* SOURCE PASSAGE *
Segment Open

Today many data science (DS) organizations are accelerating the agile analytics development process using Databricks notebooks. Fully leveraging the distributed computing power of Apache Spark™, these organizations are able to interact easily with data at multi-terabytes scale, from exploration to fast prototype and all the way to productionize sophisticated machine learning (ML) models. As fast iteration is achieved at high velocity, what has become increasingly evident is that it is non-trivial to manage the DS life cycle for efficiency, reproducibility, and high-quality. The challenge multiplies in large enterprises where data volume grows exponentially, the expectation of ROI is high on getting business value from data, and cross-functional collaborations are common.
In this blog, we introduce a joint work with Iterable that hardens the DS process with best practices from software development. This approach automates building, testing, and deployment of DS workflow from inside Databricks notebooks and integrates fully with MLflow and Databricks CLI. It enables proper version control and comprehensive logging of important metrics, including functional and integration tests, model performance metrics, and data lineage. All of these are achieved without the need to maintain a separate build server.
Overview
In a typical software development workflow (e.g. Github flow), a feature branch is created based on the master branch for feature development. A notebook can be synced to the feature branch via Github integration. Or a notebook can be exported from Databrick workspace to your laptop and code changes are committed to the feature branch with git commands. When the development is ready for review, a Pull Request (PR) will be set up and the feature branch will be deployed to a staging environment for integration testing. Once tested and approved, the feature branch will be merged into the master branch. The master branch is always ready to be deployed to production environments.

Segment Closed

* WORK INSTRUCTIONS *
[1] According to the Databricks blog passage, what does the approach make unnecessary to maintain?
[2] Repeat the Databricks blog passage word for word, starting at the words "Today many data" and ending after the words "collaborations are common.".
[3] Write what comes next in the Databricks blog passage after its last sentence.

* DATA EXTRACT *
Segment Open

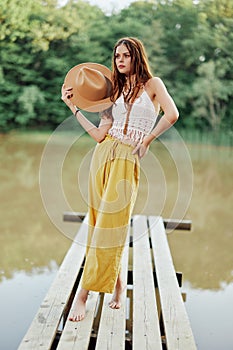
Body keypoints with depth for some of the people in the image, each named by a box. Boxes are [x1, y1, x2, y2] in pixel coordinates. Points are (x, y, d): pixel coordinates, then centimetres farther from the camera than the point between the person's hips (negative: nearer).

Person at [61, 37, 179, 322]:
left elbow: (172, 114, -13)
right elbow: (99, 135, 10)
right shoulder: (115, 90, 20)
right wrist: (74, 108, 11)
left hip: (128, 159, -5)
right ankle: (117, 283, 21)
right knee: (100, 221, 4)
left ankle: (83, 294, -8)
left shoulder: (152, 84, 6)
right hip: (103, 155, 6)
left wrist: (147, 140, -9)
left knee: (111, 224, -10)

Segment Closed

* YOUR WRITTEN ANSWERS *
[1] A separate build server.

[2]
Today many data science (DS) organizations are accelerating the agile analytics development process using Databricks notebooks. Fully leveraging the distributed computing power of Apache Spark™, these organizations are able to interact easily with data at multi-terabytes scale, from exploration to fast prototype and all the way to productionize sophisticated machine learning (ML) models. As fast iteration is achieved at high velocity, what has become increasingly evident is that it is non-trivial to manage the DS life cycle for efficiency, reproducibility, and high-quality. The challenge multiplies in large enterprises where data volume grows exponentially, the expectation of ROI is high on getting business value from data, and cross-functional collaborations are common.

[3]
In our approach, the driver of the deployment and testing processes is a notebook. The driver notebook can run on its own cluster or a dedicated high-concurrency cluster shared with other deployment notebooks. The notebooks can be triggered manually or they can be integrated with a build server for a full-fledged CI/CD implementation. The input parameters include the deployment environment (testing, staging, prod, etc), an experiment id, with which MLflow logs messages and artifacts, and source code version.
As depicted in the workflow below, the driver notebook starts by initializing the access tokens to both the Databricks workspace and the source code repo (e.g. github). The building and deploying process runs on the driver node of the cluster, and the build artifacts will be deployed to a dbfs directory. The deploy status and messages can be logged as part of the current MLflow run.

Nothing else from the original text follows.